Mais après la distribution des ressources et juste avant la prochaine phase de commerce, nous en profitons d'abord pour faire une petite pause goûter qui va durer 30 minutes. Et pendant ce temps, les esprits perdent de leur vigilance. Lorsque nous reprenons la partie, Carthage annonce 5 cartes au commerce. Personne ne se rend compte que Philippe a déjà 8 cartes impôt en main. En comptant le pouvoir de Cléopâtre qui permet de transformer une ressource en impôt, il lui reste 3 cartes impôt à prendre pour construire les Pyramides (Philippe a 13 cartes en main). Je suis obligé de mettre des impôts dans la balance, mais les autres joueurs également en posent ! Personne ne voyant quoi que ce soit, Philippe nous annonce calmement à la fin de la phase d'échange que la partie est terminée.

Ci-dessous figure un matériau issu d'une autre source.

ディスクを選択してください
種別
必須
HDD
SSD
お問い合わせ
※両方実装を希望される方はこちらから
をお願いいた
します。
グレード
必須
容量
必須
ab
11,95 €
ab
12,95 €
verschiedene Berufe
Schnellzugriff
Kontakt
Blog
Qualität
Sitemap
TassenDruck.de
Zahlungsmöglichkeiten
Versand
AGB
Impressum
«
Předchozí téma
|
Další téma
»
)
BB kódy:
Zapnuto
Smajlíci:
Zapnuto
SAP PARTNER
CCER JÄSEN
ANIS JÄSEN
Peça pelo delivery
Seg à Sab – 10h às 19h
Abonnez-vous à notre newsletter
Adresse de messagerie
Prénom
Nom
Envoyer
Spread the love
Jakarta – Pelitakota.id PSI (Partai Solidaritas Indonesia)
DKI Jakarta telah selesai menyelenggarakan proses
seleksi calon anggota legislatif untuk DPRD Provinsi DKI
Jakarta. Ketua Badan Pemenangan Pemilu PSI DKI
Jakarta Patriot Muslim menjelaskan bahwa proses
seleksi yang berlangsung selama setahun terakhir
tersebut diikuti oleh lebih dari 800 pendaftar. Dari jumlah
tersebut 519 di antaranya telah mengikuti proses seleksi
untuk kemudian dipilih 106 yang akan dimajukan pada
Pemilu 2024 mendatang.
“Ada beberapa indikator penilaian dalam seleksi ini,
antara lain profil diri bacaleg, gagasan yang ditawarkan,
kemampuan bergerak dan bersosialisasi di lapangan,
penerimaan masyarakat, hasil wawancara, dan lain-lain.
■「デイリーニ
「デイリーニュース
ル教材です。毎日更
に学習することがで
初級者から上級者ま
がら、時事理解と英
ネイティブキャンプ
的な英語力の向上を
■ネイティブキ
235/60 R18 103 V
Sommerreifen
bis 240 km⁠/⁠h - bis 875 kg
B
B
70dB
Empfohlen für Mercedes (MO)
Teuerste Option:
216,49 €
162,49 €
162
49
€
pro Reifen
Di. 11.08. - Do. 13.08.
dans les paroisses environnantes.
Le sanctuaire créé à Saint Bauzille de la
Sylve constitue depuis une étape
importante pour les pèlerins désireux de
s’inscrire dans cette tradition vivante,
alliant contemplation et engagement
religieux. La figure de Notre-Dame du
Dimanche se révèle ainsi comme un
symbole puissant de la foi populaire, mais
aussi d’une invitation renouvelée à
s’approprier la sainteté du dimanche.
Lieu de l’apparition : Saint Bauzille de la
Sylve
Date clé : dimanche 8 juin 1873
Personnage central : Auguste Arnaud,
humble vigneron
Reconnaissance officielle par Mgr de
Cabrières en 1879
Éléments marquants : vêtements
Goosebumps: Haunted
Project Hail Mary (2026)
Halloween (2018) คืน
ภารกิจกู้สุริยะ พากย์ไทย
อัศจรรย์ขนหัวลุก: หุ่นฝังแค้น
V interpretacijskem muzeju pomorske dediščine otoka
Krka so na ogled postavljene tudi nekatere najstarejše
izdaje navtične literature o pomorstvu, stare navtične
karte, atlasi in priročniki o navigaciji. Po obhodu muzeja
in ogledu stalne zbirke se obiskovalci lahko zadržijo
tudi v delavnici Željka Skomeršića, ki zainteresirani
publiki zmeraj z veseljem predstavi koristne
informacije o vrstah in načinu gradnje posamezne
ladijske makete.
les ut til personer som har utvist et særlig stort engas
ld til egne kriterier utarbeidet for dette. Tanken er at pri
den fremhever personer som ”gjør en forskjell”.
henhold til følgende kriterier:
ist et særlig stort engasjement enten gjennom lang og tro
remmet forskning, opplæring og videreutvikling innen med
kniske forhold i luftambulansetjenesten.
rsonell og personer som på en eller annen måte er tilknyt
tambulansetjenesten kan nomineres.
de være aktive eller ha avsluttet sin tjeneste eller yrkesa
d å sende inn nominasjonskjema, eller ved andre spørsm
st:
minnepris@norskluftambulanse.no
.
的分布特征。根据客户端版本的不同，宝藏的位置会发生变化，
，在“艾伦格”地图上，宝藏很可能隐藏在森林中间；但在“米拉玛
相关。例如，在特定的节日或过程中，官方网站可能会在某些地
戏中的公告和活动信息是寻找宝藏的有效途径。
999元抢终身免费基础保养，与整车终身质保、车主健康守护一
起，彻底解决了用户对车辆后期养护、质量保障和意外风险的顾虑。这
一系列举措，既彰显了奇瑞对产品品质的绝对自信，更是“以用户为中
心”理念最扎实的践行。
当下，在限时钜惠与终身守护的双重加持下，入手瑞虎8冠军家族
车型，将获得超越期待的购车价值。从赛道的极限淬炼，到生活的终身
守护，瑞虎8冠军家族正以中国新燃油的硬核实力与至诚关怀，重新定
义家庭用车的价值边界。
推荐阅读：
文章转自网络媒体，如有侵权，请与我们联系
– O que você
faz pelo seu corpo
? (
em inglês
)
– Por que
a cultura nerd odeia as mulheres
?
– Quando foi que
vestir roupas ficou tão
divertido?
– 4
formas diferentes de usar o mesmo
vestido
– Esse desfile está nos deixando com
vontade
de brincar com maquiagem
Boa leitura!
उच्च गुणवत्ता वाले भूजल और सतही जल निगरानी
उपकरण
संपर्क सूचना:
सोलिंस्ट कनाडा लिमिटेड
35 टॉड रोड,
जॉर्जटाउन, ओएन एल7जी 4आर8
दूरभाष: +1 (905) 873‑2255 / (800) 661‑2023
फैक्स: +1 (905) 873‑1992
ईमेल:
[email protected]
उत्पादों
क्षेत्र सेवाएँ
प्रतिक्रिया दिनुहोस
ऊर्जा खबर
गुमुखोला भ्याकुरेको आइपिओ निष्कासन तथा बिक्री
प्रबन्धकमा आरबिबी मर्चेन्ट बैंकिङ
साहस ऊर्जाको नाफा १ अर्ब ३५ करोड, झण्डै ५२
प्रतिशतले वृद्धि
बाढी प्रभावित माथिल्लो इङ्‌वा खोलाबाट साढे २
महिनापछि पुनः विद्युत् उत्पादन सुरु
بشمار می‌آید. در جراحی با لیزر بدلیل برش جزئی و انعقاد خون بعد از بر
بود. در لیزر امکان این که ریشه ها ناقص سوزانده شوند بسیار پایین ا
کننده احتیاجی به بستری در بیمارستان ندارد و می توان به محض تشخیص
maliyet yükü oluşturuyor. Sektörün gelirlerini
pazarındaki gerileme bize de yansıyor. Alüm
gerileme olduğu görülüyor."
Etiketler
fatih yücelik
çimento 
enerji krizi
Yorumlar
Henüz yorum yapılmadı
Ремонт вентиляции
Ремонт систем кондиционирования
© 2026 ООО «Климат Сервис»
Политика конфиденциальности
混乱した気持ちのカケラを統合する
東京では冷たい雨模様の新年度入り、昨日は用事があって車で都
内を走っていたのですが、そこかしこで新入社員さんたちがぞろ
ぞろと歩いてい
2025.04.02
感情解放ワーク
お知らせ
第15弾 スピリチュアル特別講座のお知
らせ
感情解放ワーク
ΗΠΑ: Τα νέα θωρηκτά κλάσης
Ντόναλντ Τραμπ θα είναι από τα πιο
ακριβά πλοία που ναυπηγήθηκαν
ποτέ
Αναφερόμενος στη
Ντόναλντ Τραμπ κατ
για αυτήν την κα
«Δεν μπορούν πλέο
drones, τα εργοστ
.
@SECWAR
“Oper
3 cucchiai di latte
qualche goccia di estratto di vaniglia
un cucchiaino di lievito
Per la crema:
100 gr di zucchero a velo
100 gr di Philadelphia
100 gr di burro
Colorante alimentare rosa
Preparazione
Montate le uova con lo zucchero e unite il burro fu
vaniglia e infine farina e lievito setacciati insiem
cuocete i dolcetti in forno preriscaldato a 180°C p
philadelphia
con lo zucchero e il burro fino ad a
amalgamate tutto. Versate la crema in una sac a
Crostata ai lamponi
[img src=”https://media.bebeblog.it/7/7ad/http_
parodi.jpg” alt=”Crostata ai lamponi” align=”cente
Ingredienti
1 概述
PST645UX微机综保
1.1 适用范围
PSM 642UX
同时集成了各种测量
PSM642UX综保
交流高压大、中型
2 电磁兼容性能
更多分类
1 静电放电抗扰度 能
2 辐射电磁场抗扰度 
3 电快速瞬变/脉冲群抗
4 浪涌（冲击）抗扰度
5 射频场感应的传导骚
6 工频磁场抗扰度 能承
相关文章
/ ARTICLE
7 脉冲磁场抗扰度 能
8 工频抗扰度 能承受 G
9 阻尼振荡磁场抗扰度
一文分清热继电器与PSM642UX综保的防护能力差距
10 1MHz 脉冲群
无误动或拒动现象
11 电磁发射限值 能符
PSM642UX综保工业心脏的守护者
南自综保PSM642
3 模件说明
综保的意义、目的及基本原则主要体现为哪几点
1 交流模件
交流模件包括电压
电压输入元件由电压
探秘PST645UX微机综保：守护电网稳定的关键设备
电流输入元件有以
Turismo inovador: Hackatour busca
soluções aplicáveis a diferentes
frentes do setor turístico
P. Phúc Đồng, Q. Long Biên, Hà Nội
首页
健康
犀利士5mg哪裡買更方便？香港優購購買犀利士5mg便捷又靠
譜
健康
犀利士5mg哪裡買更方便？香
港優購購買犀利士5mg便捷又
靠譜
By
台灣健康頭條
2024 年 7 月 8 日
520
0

Je ressors, comme bien souvent, frustré après une partie de Mare Nostrum. Le jeu permet de faire énormément d'autres choses, et finalement, le laxisme des joueurs prend le dessus sur l'intérêt du jeu. Une fois la partie terminée, je me suis souvenu que théoriquement, la 1ère civilisation a pouvoir poser les Pyramides était l'Egypte grâce aux impôts. Aux ressources, les Pyramides sont compliquées car une bonne gestion de la phase de commerce peut priver facilement de la ressource manquante. En début de partie, tout le monde était au courant pour les ressources, mais les impôts étaient moins pointés du doigt. La prochaine fois, les joueurs sauront. Et le meilleur moyen pour éviter ça, c'est de dévier de la théorie en étant plus actif sur le terrain. Carthage met, normalement, une certaine pression à l'Egyptien donc il ne peut pas tirer totalement partie de ses impôts. Idem pour le Grec, l'autre civilisation "à impôts", qui est sous le feu du Romain. Forcément, cela change tout l'équilibre, ce qui manque, on le cherche/prend de force, et cela fait une victoire épique ainsi que la partie. J'ai confiance, un jour je ferai une partie inoubliable de cet excellent jeu car il le mérite amplement. Tous les ingrédients sont là, il faut juste bien cuisiner tout ça ! Mais la recette n'est pas évidente à trouver, et sûrement pas dans un livre.